» **WHAT TO PRODUCE**
What is needed here is an exact printout of the data, with no pictures included.

» **GIVEN RECORDS**
________________________
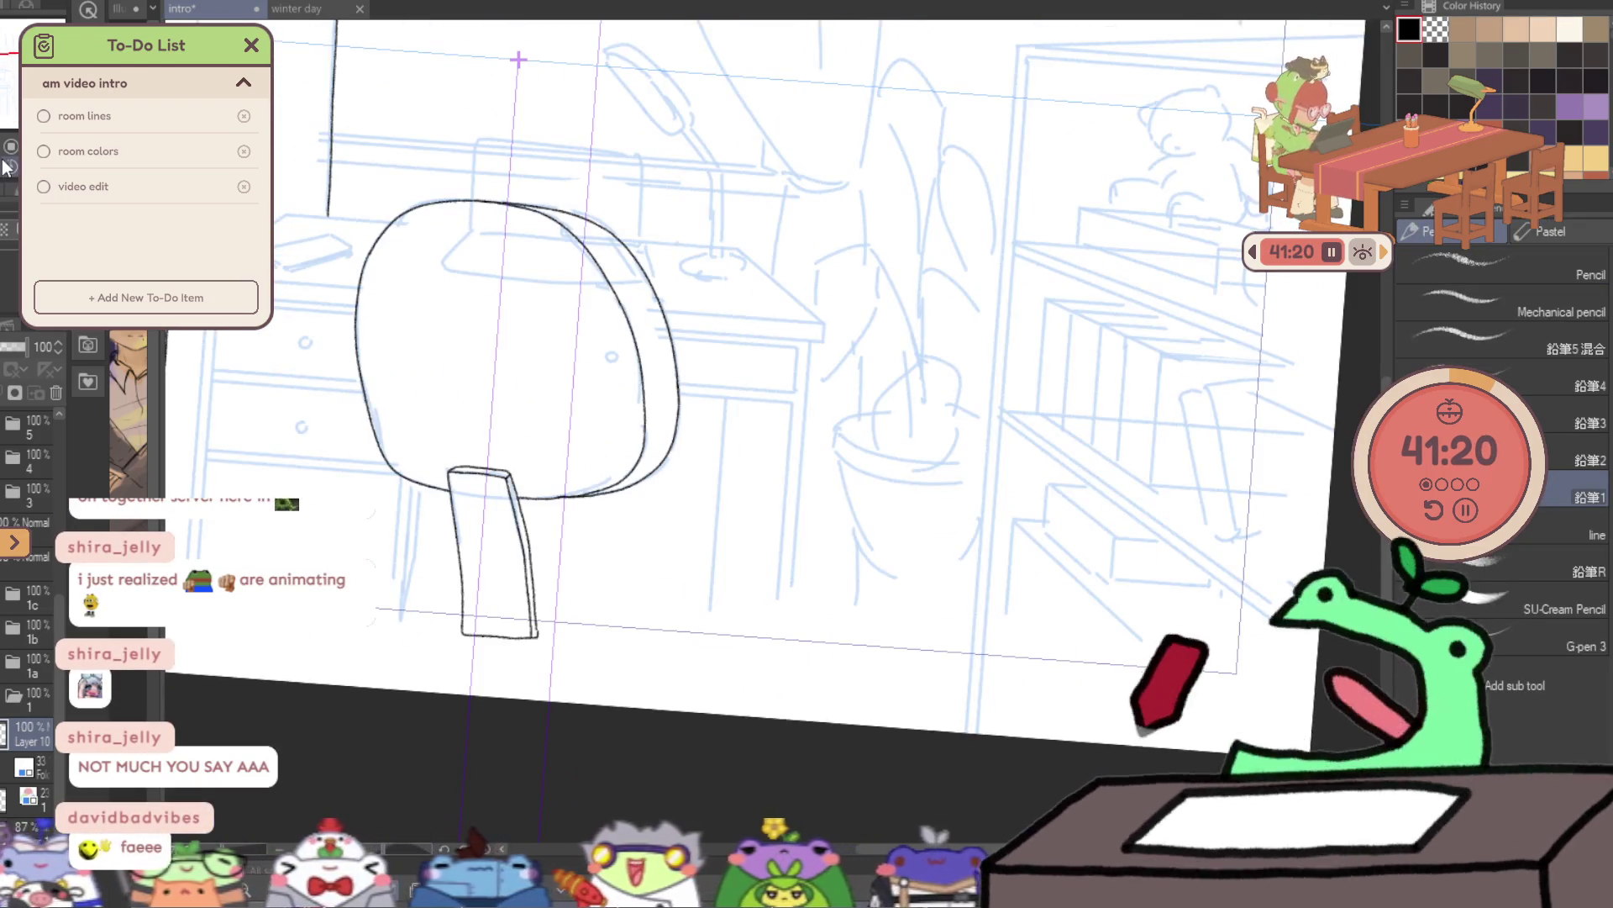
scroll(626, 395, up, 2)
scroll(1158, 430, up, 2)
scroll(569, 363, up, 1)
scroll(575, 320, up, 1)
scroll(580, 261, up, 1)
- Ink the desk top's left corner and its back edge across to the right
mouse_move(571, 253)
mouse_down()
mouse_move(572, 301)
mouse_move(776, 300)
mouse_up()
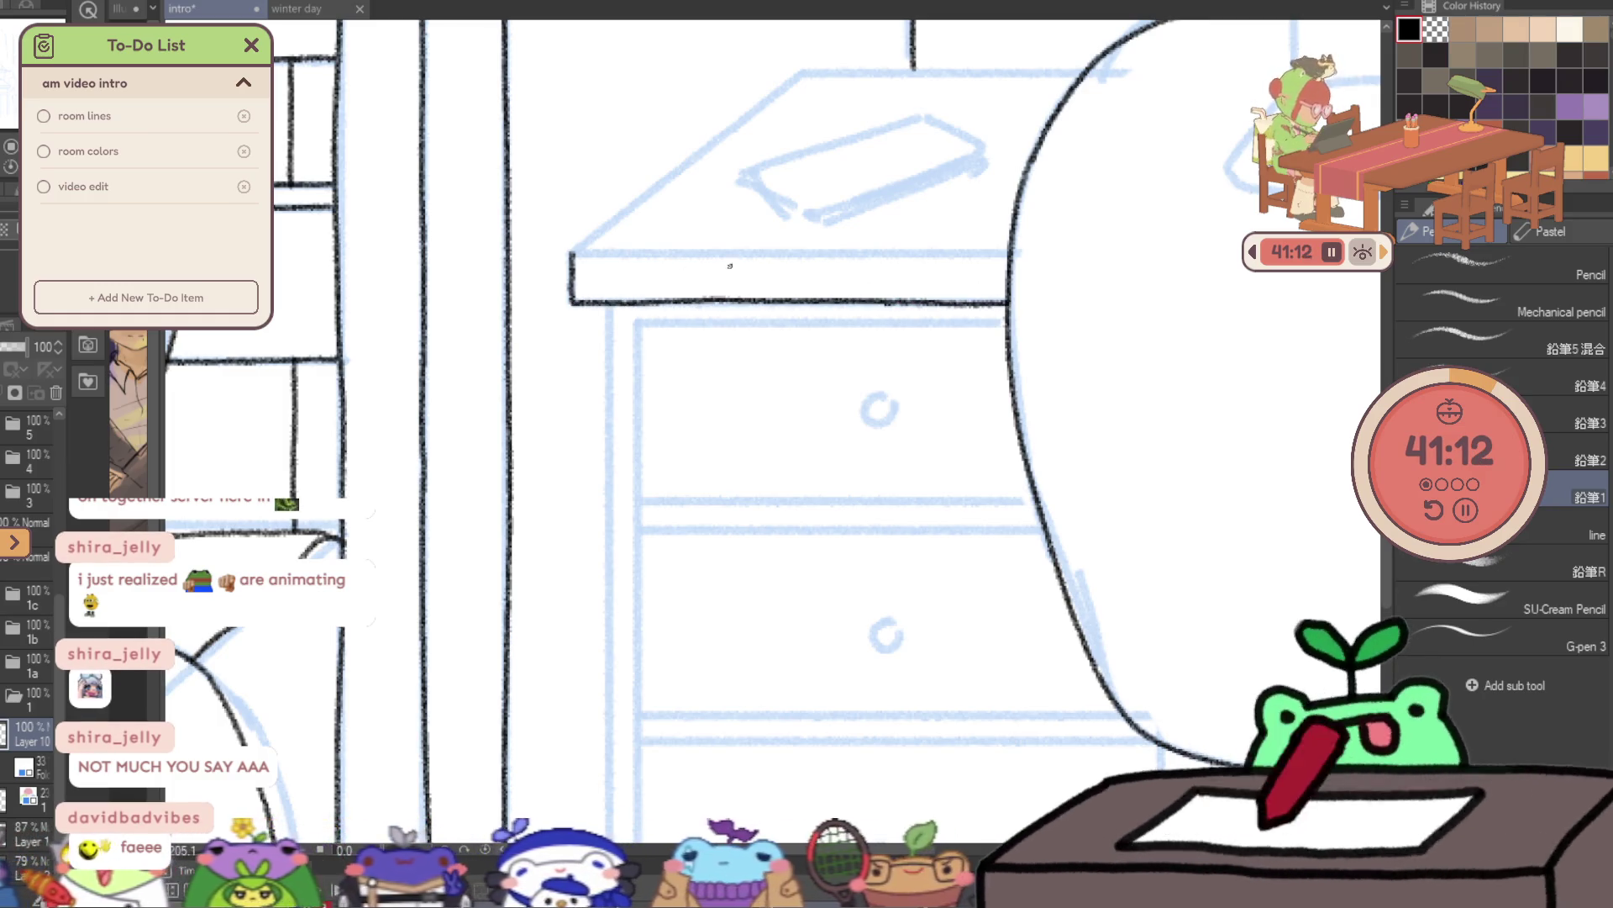
drag(651, 253, 818, 253)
________________________
» **PROBLEM SOLUTION**
scroll(626, 395, up, 2)
scroll(1158, 430, up, 2)
scroll(569, 363, up, 1)
scroll(575, 320, up, 1)
scroll(580, 261, up, 1)
- Ink the desk top's left corner and its back edge across to the right
mouse_move(571, 253)
mouse_down()
mouse_move(572, 301)
mouse_move(776, 300)
mouse_up()
drag(651, 253, 818, 253)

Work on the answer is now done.